───── ОТРЫВОК ─────

Менцендорф

Двенадцать лет мои родители прожили в Ленте мирно и счастливо. Однако политическая ситуация в Германии, а еще более в Ганновере, вновь оказавшемся под властью Англии10, сложилась скверно, и это удручающе действовало на отца. Правившим в Ганновере английским принцам было мало дела до благополучия маленького государства, которое они воспринимали исключительно как место для охоты. Зато законы об охоте носили здесь поистине драконовский характер: поговаривали, что наказание за убийство оленя в Ганновере тогда было куда более серьезным, чем за убийство человека! Мой отец также был привлечен к ответственности за незаконное повреждение диких животных, после чего он и был вынужден оставить Ганновер и переселиться в Мекленбург.

Дело происходило так. Имение Ленте располагалось на покрытом лесом горном хребте Бенте, примыкавшем к горному массиву Дейстер. Олени и кабаны, избалованные своей неприкосновенностью (их берегли для охоты принцев), частенько посещали целыми стадами лентейские угодья. Местное сельское население, пытаясь справиться с этой напастью, выставляло специальные ночные караулы, но это помогало не всегда. Случалось так, что дикие животные в течение нескольких часов полностью уничтожали плоды годичного крестьянского труда. А во время суровых зим, когда поля и луга уже не давали им достаточного пропитания, животные целыми стадами приходили искать его в деревнях. Как-то утром сторож доложил отцу, что стадо оленей забрело на ферму. Ворота он закрыл и теперь спрашивал: что делать с животными? Отец приказал загнать оленей в сарай и послать курьера в высшее королевское управление придворной охоты в Ганновере с заданием рассказать о случившемся и спросить, не стоит ли отослать пойманных оленей в Ганновер. Решение его оказалось неправильным. Спустя короткое время в имение прибыла специальная комиссия, олени были выпущены на волю, а в отношении отца было начато уголовное следствие, длившееся несколько дней. Комиссия неопровержимо установила, что над животными было учинено насилие, в результате которого они помимо собственной воли были загнаны в сарай! К счастью, отцу повезло и он отделался только крупным штрафом.

Таковыми были тогда порядки в «Королевской великобританской провинции Ганновер», как часто и не без гордости называли свою страну мои соотечественники. Но и в остальных немецких землях положение было не намного лучше, несмотря на Французскую революцию и славную освободительную войну. Современной относительно счастливой молодежи не мешает иногда сопоставлять свои проблемы и заботы с часто безнадежными заботами своих отцов для того, чтобы понять, насколько несостоятелен их пессимизм в отношении новых идей.

Наибольшую свободу мой отец нашел в княжестве Ратцебург, относившемся к Мекленбург-Стрелицу, где он взял в долгосрочную аренду принадлежавшую Великому герцогу землю Менцендорф. В этой крохотной благословенной земле кроме государственных территорий и крестьянских деревень было всего одно дворянское имение. Когда мы только переселились сюда, местные крестьяне еще обязаны были отрабатывать барщину на государственных землях, но уже спустя несколько лет она была отменена, а с крестьянских хозяйств были сняты почти все повинности и налоги.

───── ИСХОДНЫЕ ДАННЫЕ ─────

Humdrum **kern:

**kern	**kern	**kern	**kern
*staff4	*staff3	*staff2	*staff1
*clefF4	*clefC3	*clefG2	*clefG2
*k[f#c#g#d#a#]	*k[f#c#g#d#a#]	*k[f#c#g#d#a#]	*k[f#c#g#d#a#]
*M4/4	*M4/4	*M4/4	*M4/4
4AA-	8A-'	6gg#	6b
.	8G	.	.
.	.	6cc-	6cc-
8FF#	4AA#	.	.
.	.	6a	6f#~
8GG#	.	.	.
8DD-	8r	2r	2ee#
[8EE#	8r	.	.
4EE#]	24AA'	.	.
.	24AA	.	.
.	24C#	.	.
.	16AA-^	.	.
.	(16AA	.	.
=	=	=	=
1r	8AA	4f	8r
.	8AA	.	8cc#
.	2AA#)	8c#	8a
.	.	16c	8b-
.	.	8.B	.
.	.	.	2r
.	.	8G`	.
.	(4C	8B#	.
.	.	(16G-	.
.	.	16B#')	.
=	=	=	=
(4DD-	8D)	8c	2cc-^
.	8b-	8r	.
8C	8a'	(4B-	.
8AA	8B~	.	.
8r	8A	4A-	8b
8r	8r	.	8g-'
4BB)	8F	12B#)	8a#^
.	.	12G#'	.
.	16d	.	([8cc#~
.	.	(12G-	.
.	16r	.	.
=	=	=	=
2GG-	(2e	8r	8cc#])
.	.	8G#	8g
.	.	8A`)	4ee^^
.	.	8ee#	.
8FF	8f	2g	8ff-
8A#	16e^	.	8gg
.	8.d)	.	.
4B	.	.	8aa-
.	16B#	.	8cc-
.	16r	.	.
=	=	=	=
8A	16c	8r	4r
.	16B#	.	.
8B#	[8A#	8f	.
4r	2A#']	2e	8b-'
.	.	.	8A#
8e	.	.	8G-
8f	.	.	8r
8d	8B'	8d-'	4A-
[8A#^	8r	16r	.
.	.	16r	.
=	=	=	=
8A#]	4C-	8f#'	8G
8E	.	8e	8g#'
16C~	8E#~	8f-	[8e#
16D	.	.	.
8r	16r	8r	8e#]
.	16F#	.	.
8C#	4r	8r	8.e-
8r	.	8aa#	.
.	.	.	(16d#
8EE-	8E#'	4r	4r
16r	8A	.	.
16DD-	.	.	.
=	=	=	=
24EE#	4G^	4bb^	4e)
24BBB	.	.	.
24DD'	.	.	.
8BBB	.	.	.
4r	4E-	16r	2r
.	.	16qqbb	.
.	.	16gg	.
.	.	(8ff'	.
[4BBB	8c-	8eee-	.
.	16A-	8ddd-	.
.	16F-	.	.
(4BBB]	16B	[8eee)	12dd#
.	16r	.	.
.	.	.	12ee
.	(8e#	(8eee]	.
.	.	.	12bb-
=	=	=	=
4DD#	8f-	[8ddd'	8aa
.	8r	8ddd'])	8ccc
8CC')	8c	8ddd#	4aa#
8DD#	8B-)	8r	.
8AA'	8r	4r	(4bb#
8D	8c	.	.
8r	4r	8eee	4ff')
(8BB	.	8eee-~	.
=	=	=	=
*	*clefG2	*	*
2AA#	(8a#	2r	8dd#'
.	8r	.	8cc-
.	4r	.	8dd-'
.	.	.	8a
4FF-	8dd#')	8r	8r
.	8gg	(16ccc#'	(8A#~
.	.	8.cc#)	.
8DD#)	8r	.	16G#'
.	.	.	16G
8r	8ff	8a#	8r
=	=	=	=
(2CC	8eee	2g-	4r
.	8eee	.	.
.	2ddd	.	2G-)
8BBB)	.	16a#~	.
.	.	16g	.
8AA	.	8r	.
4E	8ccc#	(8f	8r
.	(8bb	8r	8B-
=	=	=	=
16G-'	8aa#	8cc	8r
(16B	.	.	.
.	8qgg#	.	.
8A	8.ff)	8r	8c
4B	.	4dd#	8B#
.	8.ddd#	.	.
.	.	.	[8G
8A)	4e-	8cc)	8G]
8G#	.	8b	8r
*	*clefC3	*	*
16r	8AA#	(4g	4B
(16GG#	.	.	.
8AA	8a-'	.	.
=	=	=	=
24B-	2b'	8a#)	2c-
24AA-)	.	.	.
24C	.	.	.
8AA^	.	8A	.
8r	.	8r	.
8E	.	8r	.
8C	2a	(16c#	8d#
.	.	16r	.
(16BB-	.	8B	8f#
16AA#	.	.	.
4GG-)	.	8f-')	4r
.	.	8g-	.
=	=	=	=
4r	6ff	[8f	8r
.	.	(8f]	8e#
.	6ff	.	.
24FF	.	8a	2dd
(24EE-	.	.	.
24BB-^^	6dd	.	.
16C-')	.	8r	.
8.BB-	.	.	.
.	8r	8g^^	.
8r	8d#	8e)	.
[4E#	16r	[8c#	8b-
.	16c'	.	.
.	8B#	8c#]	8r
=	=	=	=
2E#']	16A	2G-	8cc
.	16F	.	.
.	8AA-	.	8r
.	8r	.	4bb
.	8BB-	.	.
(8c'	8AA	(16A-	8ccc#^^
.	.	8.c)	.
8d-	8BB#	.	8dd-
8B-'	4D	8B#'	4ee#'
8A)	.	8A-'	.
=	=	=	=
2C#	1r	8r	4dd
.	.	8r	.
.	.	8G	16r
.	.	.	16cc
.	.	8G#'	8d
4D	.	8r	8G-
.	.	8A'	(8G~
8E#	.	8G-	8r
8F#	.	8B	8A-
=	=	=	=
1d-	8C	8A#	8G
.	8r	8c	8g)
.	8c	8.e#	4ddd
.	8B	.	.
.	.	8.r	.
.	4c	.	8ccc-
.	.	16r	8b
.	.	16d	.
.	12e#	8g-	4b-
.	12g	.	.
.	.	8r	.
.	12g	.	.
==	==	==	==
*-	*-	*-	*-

─────

■ **ЗАДАНИЕ**
Ответьте, пожалуйста, по отрывку на три вопроса.
1. Сколько лет родители рассказчика прожили в Ленте?
2. Чем закончилось для отца уголовное следствие?
3. Какую землю отец взял в долгосрочную аренду в княжестве Ратцебург?

■ **ОТВЕТ**
1. Двенадцать лет.
2. Отец отделался только крупным штрафом.
3. Землю Менцендорф, принадлежавшую Великому герцогу.